Despite MOM’s simple one-liner, it may be harder to implement for organisations as it’s a complex issue to navigate. A leading employment lawyer also pointed out this “rather curious position” on imposing vaccination requirements when speaking at a recent Singapore HR Institute (SHRI) webinar. “I used to be very confident in answering this question. I used to tell clients, ‘Yes [you can],” said Goh Seow Hui, partner, Singapore at Bird & Bird.

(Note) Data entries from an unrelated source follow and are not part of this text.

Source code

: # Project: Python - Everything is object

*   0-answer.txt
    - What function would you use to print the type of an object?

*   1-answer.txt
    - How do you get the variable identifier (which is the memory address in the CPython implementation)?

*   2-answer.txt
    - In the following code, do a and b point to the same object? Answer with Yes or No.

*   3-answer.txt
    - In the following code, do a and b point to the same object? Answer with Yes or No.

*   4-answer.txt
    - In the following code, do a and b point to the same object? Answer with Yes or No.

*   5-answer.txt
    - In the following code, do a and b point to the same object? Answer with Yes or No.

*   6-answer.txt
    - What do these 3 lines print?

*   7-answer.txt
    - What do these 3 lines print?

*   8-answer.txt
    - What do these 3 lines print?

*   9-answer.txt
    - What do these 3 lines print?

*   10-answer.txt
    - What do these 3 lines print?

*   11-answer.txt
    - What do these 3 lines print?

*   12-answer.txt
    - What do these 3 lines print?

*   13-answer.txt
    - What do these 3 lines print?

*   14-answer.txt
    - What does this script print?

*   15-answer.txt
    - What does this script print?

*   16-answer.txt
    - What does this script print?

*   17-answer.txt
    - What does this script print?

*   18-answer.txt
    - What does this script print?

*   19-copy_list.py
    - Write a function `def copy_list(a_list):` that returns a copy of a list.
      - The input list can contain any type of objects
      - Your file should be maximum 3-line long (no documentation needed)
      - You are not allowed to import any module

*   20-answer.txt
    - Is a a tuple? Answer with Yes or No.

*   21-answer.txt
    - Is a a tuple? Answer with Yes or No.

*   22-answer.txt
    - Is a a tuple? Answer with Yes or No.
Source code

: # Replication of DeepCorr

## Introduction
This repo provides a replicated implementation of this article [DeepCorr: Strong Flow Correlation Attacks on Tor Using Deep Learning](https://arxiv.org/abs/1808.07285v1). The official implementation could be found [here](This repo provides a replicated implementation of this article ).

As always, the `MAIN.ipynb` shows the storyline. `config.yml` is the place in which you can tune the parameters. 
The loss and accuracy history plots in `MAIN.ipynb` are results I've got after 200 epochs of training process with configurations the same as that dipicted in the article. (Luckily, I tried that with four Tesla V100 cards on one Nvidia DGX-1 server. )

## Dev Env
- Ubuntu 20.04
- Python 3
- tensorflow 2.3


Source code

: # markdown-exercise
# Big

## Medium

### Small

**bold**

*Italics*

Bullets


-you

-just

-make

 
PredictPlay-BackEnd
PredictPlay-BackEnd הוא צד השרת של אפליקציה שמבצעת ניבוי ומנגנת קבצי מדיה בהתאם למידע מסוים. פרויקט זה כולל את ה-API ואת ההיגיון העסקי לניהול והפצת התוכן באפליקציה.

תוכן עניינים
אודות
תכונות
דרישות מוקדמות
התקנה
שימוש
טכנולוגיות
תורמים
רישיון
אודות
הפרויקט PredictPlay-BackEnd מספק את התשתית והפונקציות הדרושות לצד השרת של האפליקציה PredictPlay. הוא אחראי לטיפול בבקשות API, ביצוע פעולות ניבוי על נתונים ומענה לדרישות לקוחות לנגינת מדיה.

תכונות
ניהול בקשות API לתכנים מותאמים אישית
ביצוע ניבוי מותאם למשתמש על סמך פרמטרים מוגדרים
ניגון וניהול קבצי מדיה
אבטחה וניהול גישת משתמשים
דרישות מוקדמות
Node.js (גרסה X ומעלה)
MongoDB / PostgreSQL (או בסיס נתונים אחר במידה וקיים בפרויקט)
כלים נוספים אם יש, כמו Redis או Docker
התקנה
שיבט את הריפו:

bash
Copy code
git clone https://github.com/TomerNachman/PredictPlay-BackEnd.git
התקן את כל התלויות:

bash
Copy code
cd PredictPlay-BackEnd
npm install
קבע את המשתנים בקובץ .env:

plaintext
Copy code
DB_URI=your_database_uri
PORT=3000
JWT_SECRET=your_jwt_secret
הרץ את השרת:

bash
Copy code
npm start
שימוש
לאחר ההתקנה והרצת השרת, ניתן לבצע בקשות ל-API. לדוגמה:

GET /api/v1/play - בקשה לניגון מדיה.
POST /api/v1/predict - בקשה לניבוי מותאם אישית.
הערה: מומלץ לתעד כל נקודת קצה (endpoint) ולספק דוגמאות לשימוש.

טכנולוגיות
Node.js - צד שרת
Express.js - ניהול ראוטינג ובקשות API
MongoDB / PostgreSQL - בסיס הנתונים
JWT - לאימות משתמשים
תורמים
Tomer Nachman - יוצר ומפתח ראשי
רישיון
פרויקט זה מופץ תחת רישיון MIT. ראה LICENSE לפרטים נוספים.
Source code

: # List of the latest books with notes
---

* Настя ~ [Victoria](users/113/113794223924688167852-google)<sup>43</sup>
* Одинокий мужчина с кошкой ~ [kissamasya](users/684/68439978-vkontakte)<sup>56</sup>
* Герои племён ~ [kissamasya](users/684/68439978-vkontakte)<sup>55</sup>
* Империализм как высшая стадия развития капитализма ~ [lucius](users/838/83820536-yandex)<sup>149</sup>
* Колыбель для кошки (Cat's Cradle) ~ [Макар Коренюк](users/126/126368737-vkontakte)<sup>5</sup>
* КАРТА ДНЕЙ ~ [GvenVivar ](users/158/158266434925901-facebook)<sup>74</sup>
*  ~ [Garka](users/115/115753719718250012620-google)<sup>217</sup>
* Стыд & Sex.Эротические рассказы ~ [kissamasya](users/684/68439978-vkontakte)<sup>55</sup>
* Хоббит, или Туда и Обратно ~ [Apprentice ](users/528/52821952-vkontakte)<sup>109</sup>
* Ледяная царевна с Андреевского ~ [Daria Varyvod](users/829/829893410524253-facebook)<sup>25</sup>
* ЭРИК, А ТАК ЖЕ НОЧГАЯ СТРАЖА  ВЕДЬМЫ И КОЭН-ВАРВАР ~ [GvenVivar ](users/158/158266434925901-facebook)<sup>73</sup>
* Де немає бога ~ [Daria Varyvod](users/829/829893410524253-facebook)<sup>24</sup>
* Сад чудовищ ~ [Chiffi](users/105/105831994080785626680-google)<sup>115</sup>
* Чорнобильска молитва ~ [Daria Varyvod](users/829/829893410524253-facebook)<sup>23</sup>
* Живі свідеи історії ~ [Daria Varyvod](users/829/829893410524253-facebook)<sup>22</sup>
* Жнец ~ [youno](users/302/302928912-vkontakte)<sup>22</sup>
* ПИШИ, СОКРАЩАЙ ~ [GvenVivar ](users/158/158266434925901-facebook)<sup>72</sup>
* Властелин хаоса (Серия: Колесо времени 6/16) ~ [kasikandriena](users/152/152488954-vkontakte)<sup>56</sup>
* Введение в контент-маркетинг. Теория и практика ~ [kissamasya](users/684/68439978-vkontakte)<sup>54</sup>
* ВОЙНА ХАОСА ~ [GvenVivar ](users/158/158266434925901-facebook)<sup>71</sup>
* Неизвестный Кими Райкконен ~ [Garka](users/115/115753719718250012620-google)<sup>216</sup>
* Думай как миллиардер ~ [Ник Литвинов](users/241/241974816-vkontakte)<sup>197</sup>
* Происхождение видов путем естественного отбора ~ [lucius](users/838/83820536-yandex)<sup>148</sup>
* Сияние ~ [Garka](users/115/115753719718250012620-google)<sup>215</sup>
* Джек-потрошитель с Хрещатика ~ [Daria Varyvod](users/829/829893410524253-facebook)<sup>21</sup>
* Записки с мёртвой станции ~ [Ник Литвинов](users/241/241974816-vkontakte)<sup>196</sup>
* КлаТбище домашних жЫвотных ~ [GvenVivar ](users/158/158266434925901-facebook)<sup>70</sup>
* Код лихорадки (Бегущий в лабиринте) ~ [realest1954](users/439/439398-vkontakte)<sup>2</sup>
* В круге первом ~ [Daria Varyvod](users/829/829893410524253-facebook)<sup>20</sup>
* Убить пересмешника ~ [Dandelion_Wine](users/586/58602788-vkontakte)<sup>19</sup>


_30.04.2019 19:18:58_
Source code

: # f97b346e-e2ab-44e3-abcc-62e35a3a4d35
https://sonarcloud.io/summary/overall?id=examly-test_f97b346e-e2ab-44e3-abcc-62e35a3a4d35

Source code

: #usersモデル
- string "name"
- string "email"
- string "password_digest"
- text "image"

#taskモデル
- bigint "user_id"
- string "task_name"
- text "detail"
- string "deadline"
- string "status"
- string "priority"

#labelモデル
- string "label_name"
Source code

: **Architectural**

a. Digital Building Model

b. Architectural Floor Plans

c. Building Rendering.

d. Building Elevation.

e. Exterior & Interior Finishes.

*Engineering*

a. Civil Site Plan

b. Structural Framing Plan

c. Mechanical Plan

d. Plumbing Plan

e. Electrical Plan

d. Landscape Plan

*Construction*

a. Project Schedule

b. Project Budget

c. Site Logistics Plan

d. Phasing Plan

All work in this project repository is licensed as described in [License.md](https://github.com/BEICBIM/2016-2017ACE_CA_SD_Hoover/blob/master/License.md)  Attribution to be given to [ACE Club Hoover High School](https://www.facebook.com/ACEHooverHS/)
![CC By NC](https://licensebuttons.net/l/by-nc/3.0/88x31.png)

“If the idea here is to ensure that we operate on either a fully vaccinated or very highly vaccinated workforce, and because vaccination matters, as of now, aren’t a legally protected characteristic, I can’t see discrimination [issues], so I used to tell clients, ‘Why, yes, I think you can make vaccination a requirement to getting hired’.”
However, upon seeing MOM’s statement on the issue, Goh stopped answering employers with a clear ‘yes’. “There are good and legitimate reasons for employers wanting to impose vaccination as a condition of hire," Goh said. "Whether its existing workforce is fully vaccinated or not has very little to do with it. It was because of the FAQ that I had to pull back on my answers. I think that the answer maybe is that it’s not that clear.”
Is including vax requirement in job ads discriminatory?
Fellow panellist Hao Shuo, director of operations policy and planning, labour relations and workplaces division at MOM clarified the statement and explained how requiring new hires to be vaccinated can be discriminatory – thus, should be mulled over properly.
Hao Shuo explained that you can include the vaccination requirement if you’ve done all you can to urge existing employees to get their shots. “If you have already done everything you can to redeploy everyone who is unvaccinated away from a particular job that is high risk [and] high contact, then we shouldn’t force the employer to take in someone who is unvaccinated,” he said.
However, imposing vaccinations on recruits can be an unfair practice if you haven’t enforced the same treatment to current staffers. “On the other hand, if your company is very lax in your treatment of all employees – [they] can be vaccinated or unvaccinated – but somehow you only impose this requirement for new hires, we thought then it's a bit of a harsher treatment on new hires.”
MOM’s statement should thus be used as a guiding principle for employers when deciding their recruitment processes as well as fair management of the entire workforce. It was also a result of discussions held between representatives from both the government and business leaders, including NTUC and the Singapore National Employers Federation (SNEF).
Sim Gim Guan, executive director at SNEF added a simple reminder for employers as they manage vaccination-related issues at work. “The general guidance is that you must be able to substantiate why you make such a decision,” Sim said. “If all your employees in the current role are vaccinated, and you have intentionally made that so by redeploying all other unvaccinated staff into other roles, then that is a clear demonstration to both TAFEP and MOM as to why this role requires your [new] employees to be vaccinated.”